READING TEXT:
######

Friday, November 27, 2009

Quality Management (HIGH LEVEL Overview)

As the first step we need to clarify what quality is.

In a sense quality relates to all 3 parts of the triple constraint and is equally important to them. If a project is not performed on time, according to the specifications and within budget it is not considered successful. Project quality is about a project performing faster (time), cheaper (cost) and better (scope) than it is currently performing.



A more formal quality definition is in PMI's PMBOK (Chapter 8):
Project Quality Management processes include all the activities of the performing organization that determine quality policies, objectives and responsibilities so that the project will satisfy the needs for which it was undertaken.
Note that quality might be defined differently by various quality leaders and organizations.

There are several formal quality systems
  • Malcolm Baldrige National Quality
  • ISO 9000:2000
  • SEI's Capability Maturity Model
  • Six Sigma
  • Lean Sigma
  • Deming Prize
One important note: Quality has a price! Make sure at the beginning of a project that all stakeholders have the same understanding of what quality they want to achieve. See also this link for more info on cost of quality and cost of non-conformance

Project Quality Management has 3 process steps
  1. Quality Planning
  2. Quality Assurance
  3. Quality Control
During these processes different steps need to be looked at and a number of different tools can be used

1. Quality Planning
    What needs to happen during this step?

######

DATA SECTION:
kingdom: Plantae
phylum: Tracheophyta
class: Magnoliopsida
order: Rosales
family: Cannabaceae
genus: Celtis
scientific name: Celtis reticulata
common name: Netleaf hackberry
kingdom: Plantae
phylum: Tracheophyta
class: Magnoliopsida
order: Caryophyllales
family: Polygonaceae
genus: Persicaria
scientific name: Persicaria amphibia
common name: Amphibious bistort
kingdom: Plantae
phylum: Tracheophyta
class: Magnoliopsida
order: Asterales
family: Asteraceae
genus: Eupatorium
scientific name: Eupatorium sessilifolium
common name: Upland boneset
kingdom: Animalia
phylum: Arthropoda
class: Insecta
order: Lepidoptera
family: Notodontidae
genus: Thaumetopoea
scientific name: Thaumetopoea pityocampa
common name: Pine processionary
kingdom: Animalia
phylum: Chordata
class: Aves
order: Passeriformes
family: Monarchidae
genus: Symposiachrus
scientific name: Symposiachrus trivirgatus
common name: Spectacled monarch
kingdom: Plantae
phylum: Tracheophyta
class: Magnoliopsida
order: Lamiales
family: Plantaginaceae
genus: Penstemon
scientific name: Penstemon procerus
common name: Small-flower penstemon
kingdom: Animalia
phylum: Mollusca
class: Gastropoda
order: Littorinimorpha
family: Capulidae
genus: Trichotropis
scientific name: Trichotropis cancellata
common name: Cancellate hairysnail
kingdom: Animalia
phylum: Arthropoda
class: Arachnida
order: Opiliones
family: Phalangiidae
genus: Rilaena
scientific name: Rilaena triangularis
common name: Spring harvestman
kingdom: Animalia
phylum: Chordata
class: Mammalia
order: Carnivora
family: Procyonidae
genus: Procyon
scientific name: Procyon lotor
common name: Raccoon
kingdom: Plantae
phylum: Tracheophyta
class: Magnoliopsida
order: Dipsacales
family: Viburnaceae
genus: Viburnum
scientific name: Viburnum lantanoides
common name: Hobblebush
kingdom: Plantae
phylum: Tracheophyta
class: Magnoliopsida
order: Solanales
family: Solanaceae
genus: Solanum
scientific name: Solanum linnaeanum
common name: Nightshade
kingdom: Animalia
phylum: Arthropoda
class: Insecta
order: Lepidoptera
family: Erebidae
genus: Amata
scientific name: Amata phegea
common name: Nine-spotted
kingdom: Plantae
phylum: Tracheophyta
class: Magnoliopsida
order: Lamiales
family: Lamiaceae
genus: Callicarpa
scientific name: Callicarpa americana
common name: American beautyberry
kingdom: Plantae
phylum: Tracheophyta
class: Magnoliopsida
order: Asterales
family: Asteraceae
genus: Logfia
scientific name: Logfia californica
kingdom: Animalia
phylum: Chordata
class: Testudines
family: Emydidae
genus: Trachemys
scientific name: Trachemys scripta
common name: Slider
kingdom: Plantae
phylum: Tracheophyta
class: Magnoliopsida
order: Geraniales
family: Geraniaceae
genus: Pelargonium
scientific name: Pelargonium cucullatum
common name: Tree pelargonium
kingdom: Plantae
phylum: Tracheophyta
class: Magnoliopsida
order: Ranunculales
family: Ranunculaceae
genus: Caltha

######

STATED EXERCISE:
Answer these questions from the quality management post:
(a) Which chapter of PMI's PMBOK gives the more formal quality definition?
(b) What are the three process steps of Project Quality Management?
(c) Which formal quality system comes right after Six Sigma in the post's list?
The listing comes from a different source than the quality management post.

SOLUTION TO THIS EXERCISE:
(a) Chapter 8
(b) Quality Planning, Quality Assurance and Quality Control
(c) Lean Sigma